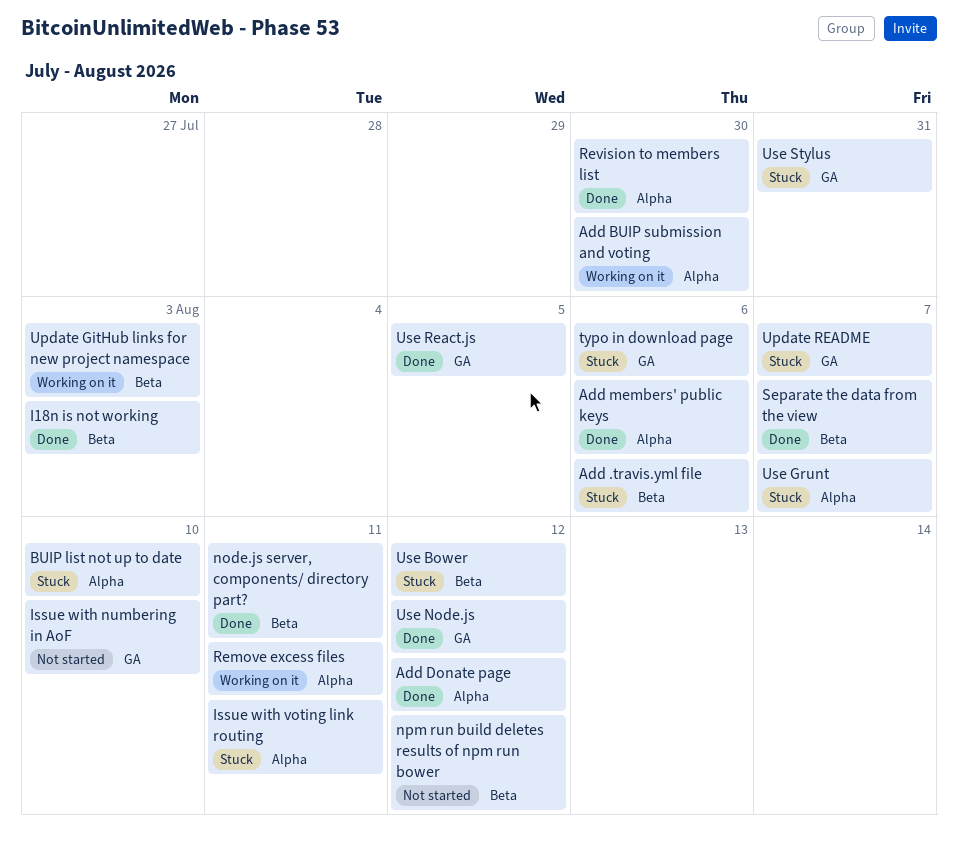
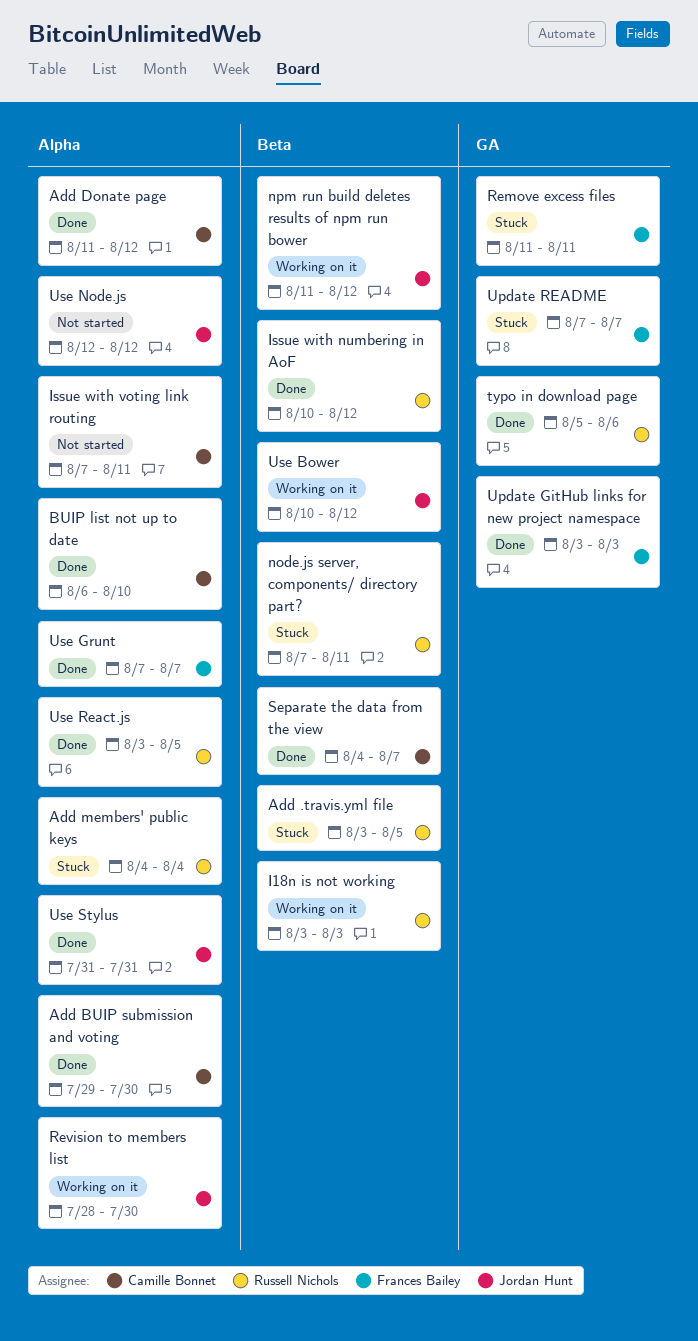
Add .travis.yml file, due: Aug 6 -> Aug 5
Add BUIP submission and voting, status: Working on it -> Done
Add members' public keys, status: Done -> Stuck
Add members' public keys, due: Aug 6 -> Aug 4
BUIP list not up to date, status: Stuck -> Done
I18n is not working, status: Done -> Working on it
Issue with numbering in AoF, status: Not started -> Done
Issue with numbering in AoF, label: GA -> Beta
Issue with numbering in AoF, due: Aug 10 -> Aug 12
Issue with voting link routing, status: Stuck -> Not started
node.js server, components/ directory part?, status: Done -> Stuck
npm run build deletes results of npm run bower, status: Not started -> Working on it
Remove excess files, status: Working on it -> Stuck
Remove excess files, label: Alpha -> GA
Revision to members list, status: Done -> Working on it
typo in download page, status: Stuck -> Done
Update GitHub links for new project namespace, status: Working on it -> Done
Update GitHub links for new project namespace, label: Beta -> GA
Use Bower, status: Stuck -> Working on it
Use Grunt, status: Stuck -> Done
Use Node.js, status: Done -> Not started
Use Node.js, label: GA -> Alpha
Use React.js, label: GA -> Alpha
Use Stylus, status: Stuck -> Done
Use Stylus, label: GA -> Alpha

- Aim of the task
Skip the pictures and quote each line of the entries above, from the first through the line with "Update GitHub links for new project namespace, label: Beta", exactly as it appears.

- Answer
Add .travis.yml file, due: Aug 6 -> Aug 5
Add BUIP submission and voting, status: Working on it -> Done
Add members' public keys, status: Done -> Stuck
Add members' public keys, due: Aug 6 -> Aug 4
BUIP list not up to date, status: Stuck -> Done
I18n is not working, status: Done -> Working on it
Issue with numbering in AoF, status: Not started -> Done
Issue with numbering in AoF, label: GA -> Beta
Issue with numbering in AoF, due: Aug 10 -> Aug 12
Issue with voting link routing, status: Stuck -> Not started
node.js server, components/ directory part?, status: Done -> Stuck
npm run build deletes results of npm run bower, status: Not started -> Working on it
Remove excess files, status: Working on it -> Stuck
Remove excess files, label: Alpha -> GA
Revision to members list, status: Done -> Working on it
typo in download page, status: Stuck -> Done
Update GitHub links for new project namespace, status: Working on it -> Done
Update GitHub links for new project namespace, label: Beta -> GA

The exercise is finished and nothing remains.